MANADO – Sejumlah mahasiswa dari Universitas Sam Ratulangi (Unsrat) di Manado menggelar aksi demonstrasi pada hari ini, menyuarakan tuntutan agar proses pemilihan rektor baru segera dilaksanakan. Demonstrasi ini dipicu oleh adanya perpanjangan jabatan rektor sebelumnya yang dianggap bermasalah dan dapat menghambat kemajuan dunia pendidikan di kampus tersebut.

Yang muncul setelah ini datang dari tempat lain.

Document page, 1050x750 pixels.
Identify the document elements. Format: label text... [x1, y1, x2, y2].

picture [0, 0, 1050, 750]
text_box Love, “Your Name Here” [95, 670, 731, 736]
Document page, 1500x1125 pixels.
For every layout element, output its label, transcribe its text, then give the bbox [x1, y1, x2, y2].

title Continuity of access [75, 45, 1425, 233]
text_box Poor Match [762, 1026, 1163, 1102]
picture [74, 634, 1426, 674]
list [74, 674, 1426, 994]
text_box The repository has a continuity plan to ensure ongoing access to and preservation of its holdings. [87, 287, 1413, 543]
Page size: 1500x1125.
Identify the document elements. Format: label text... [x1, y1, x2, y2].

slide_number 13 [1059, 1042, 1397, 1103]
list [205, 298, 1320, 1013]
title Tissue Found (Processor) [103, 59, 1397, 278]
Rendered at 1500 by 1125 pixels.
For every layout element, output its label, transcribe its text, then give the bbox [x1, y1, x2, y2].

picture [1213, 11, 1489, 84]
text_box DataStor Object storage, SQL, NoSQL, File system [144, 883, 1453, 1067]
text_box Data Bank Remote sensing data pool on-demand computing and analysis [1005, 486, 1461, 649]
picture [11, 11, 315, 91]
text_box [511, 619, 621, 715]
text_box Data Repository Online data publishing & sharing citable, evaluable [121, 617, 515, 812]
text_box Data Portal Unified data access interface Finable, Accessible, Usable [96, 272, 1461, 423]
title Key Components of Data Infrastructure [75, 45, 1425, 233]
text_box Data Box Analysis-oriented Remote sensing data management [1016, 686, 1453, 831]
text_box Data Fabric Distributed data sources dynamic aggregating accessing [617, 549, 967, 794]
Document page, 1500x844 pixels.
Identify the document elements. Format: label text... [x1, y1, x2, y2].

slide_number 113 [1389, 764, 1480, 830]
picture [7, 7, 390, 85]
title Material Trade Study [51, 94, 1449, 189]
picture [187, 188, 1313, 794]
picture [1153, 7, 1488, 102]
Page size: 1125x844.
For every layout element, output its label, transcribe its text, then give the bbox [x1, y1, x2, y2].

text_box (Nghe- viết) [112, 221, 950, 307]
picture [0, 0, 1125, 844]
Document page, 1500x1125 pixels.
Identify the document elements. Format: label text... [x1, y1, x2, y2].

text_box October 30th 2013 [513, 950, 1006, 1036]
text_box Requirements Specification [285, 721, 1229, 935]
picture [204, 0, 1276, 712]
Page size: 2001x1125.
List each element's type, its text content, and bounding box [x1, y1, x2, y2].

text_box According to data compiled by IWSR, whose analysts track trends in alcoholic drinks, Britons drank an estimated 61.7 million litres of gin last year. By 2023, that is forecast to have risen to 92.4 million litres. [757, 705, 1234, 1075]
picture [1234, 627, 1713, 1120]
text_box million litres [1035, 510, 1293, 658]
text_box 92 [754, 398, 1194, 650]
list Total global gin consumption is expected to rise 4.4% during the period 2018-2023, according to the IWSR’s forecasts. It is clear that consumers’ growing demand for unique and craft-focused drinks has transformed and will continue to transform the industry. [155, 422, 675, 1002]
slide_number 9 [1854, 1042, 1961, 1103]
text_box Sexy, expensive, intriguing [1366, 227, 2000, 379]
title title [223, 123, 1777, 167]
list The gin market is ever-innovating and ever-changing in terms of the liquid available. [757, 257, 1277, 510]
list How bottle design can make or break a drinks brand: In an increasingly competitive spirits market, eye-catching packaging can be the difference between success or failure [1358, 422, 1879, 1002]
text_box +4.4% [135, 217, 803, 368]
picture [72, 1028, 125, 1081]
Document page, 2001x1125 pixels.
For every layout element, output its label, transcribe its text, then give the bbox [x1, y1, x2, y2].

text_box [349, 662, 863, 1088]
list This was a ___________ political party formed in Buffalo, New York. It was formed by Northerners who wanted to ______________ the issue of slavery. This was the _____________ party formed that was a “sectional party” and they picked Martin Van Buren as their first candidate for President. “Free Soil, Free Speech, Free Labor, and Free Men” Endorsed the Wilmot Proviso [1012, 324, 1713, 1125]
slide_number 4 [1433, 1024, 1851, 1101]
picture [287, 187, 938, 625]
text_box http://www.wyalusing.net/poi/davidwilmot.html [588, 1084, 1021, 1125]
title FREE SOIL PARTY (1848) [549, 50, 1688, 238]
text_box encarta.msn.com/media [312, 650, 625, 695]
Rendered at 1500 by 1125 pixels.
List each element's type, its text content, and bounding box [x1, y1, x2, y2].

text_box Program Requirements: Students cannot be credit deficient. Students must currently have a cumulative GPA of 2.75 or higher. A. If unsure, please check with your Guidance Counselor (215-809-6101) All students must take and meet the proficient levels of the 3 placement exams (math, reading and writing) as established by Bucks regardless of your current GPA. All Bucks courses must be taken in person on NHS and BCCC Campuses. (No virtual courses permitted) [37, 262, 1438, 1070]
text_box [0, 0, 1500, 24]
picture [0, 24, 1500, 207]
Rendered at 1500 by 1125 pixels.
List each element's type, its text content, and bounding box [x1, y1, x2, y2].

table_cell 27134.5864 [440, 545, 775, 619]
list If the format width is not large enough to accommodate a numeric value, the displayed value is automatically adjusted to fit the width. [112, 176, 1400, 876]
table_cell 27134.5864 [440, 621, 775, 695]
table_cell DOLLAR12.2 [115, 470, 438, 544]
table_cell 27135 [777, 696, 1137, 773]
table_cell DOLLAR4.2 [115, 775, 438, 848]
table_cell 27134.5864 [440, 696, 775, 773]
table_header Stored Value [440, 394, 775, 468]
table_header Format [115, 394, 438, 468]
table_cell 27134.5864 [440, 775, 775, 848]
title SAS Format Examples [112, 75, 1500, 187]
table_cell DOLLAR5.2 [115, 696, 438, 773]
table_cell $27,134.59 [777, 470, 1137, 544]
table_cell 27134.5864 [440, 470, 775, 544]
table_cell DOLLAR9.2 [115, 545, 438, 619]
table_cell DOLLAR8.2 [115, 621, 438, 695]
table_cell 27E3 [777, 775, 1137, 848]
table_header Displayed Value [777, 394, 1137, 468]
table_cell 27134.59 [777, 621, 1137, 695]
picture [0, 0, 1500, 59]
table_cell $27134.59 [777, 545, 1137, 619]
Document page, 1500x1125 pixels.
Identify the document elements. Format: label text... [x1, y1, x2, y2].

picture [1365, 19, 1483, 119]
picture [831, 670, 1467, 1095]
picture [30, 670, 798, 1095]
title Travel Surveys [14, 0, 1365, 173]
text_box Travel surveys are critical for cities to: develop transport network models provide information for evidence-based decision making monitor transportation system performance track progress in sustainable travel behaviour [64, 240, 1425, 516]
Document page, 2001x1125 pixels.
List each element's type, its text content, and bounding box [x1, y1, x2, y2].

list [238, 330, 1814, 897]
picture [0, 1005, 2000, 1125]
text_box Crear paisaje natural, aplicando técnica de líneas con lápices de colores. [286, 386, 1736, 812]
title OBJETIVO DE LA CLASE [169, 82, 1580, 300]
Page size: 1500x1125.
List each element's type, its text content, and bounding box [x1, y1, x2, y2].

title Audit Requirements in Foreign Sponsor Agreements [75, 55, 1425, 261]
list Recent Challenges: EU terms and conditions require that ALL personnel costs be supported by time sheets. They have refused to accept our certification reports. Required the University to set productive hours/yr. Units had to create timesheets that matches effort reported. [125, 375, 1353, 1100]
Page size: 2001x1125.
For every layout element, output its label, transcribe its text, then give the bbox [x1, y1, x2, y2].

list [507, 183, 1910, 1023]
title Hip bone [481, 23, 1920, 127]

Dalam orasinya, para mahasiswa menegaskan bahwa pendidikan seharusnya menjadi fondasi bagi proses pembangunan kebudayaan, penelitian, dan perkembangan teknologi. Mereka khawatir, jika masalah kepemimpinan kampus tidak segera diatasi, akan ada dampak negatif terhadap tata kelola kampus, terutama terkait pengangkatan dan pengelolaan jabatan struktural dalam institusi pendidikan.
Perwakilan mahasiswa mengungkapkan kekecewaannya terhadap keputusan perpanjangan masa jabatan rektor yang dianggap tidak sesuai, khususnya di tengah proses pemeriksaan oleh Inspektorat Jenderal terkait dugaan korupsi. Mereka menyampaikan keraguan yang muncul ketika seorang pemimpin institusi pendidikan tidak dapat meyakinkan masyarakat tentang integritas dan tata kelola yang baik dalam pendidikan.
Selanjutnya, para mahasiswa mendesak Kementerian Pendidikan Tinggi untuk segera merespons pandemi kepemimpinan yang ada dan memastikan bahwa pemilihan rektor baru tidak hanya dipercepat, tetapi juga dilaksanakan dengan transparansi. Harapan mereka adalah agar pihak Direktorat Jenderal Pendidikan Tinggi memenuhi komitmennya untuk mempercepat proses pemilihan, agar ke depan, pendidikan di Unsrat dapat kembali berjalan pada jalur yang konstruktif dan produktif.